— How to complete this task —
Return every line of the records that contains the word "مناسبت", treating uppercase and lowercase as different.

— Data extract —
───
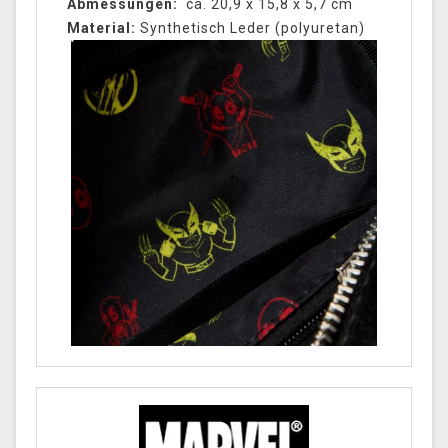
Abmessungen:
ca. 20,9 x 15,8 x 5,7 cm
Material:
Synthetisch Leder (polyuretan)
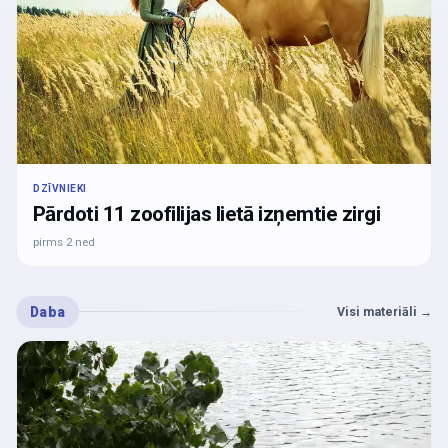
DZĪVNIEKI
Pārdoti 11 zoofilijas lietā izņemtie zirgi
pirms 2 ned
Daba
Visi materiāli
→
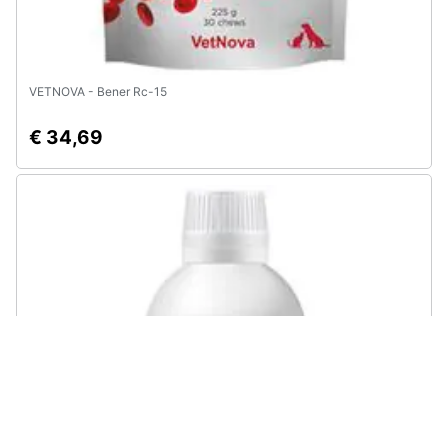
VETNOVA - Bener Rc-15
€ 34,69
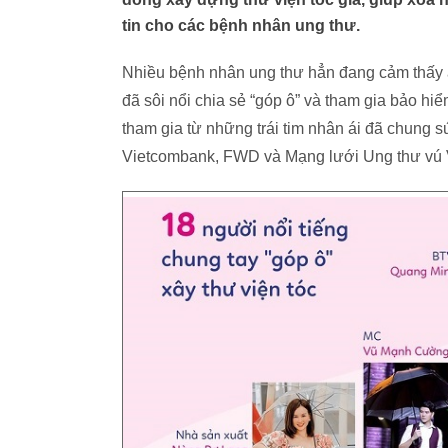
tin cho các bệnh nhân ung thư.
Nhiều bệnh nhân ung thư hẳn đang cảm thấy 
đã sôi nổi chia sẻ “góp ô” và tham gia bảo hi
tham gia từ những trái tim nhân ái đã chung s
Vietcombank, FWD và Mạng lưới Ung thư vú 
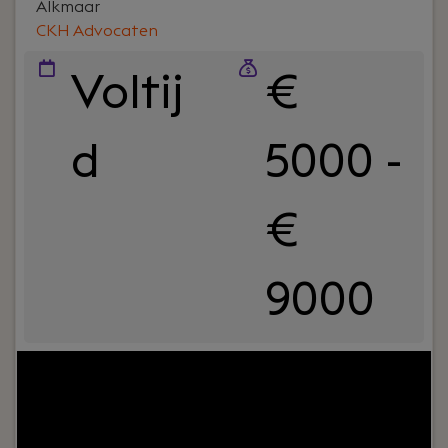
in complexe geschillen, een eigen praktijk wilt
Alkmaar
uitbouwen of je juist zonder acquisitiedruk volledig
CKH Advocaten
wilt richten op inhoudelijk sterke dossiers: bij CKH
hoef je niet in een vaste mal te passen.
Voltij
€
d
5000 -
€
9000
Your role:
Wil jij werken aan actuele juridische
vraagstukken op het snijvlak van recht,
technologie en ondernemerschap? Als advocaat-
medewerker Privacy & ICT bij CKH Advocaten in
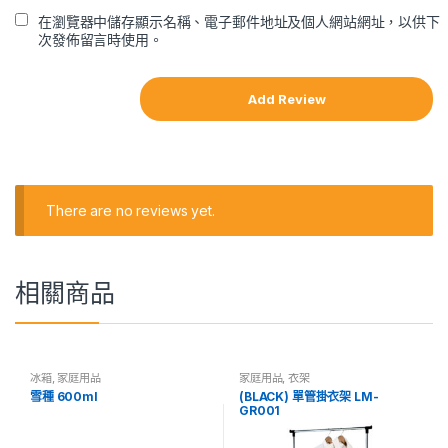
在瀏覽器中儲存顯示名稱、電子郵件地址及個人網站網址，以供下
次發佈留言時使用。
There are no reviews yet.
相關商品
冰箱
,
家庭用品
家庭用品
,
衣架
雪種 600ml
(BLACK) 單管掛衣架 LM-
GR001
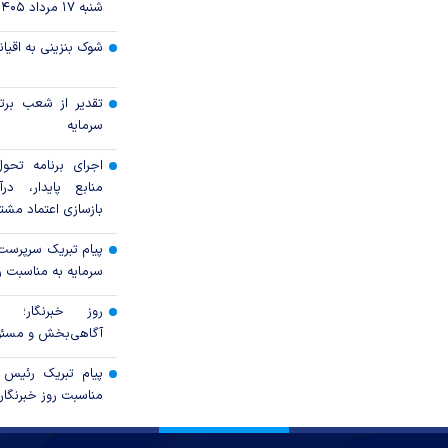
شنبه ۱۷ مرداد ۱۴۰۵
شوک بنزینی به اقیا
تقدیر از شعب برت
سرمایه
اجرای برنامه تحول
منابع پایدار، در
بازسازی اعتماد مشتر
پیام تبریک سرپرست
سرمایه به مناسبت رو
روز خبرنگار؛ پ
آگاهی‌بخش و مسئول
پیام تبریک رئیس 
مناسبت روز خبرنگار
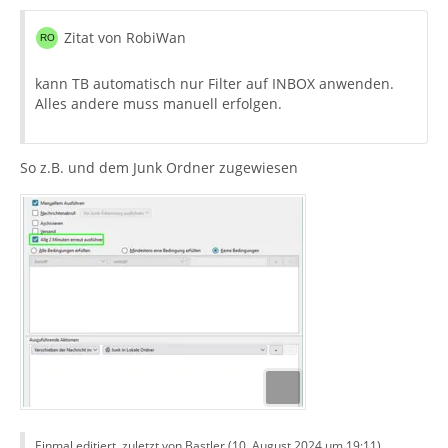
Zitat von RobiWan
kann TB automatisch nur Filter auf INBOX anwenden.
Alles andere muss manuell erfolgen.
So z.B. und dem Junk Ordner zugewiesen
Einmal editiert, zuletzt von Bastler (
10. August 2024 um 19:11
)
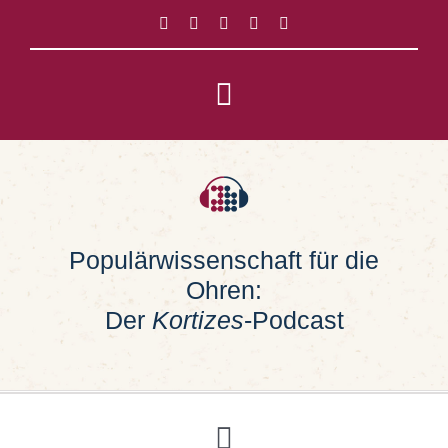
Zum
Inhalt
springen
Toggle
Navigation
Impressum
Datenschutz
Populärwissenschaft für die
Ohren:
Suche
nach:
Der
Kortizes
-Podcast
───
— Answer below —
سرمایه به مناسبت رو
مناسبت روز خبرنگار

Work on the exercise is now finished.